## WHAT THE TASK ASKS
Search term "shoulder": work out how many lines of the data below contain it, and answer with that number alone.
_ _ _ _ _ _ _
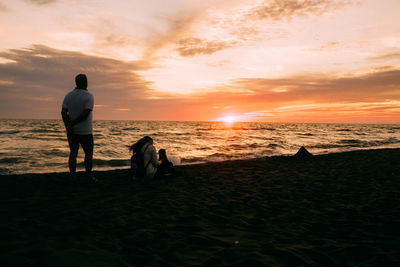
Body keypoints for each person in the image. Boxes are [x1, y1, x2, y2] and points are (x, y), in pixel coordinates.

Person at [61, 74, 97, 182]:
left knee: (73, 153)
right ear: (86, 82)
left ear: (76, 83)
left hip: (72, 131)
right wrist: (73, 123)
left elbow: (63, 112)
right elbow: (86, 113)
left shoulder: (68, 95)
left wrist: (68, 125)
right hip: (85, 131)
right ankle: (88, 175)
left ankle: (73, 176)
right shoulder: (88, 96)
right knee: (88, 153)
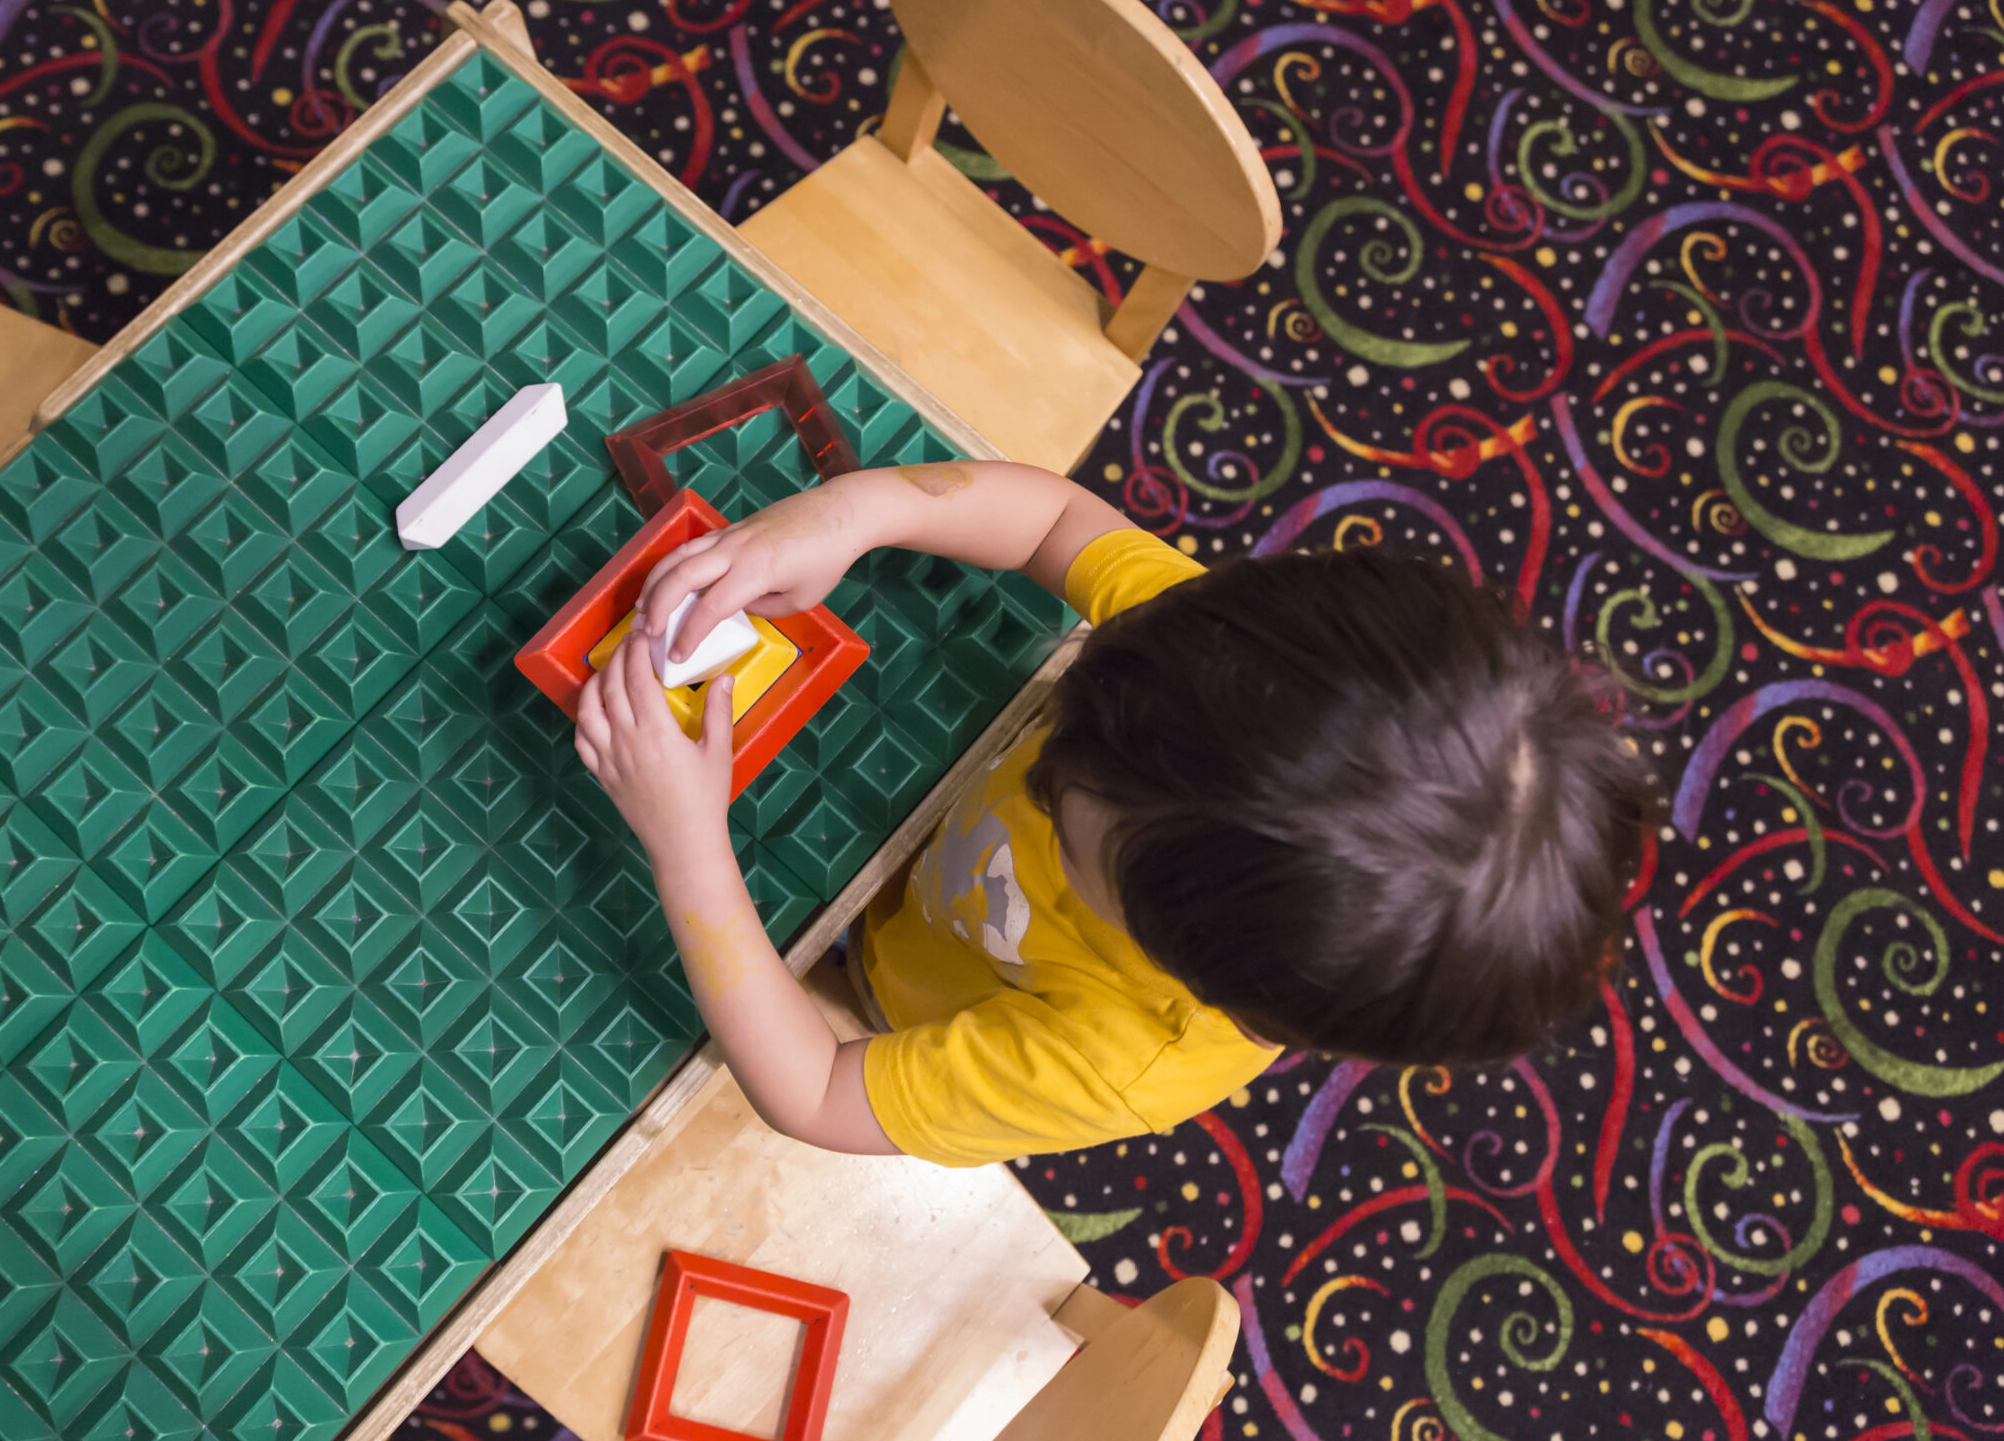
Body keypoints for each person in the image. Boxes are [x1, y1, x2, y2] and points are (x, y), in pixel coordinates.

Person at [570, 462, 1662, 1165]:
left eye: (1074, 830)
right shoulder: (1226, 683)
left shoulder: (1118, 1060)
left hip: (866, 992)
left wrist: (687, 847)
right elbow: (1052, 518)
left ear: (1188, 964)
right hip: (907, 829)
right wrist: (854, 514)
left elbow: (811, 1091)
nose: (1049, 777)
_ _ _ _ _ _ _
## RESPONSE
4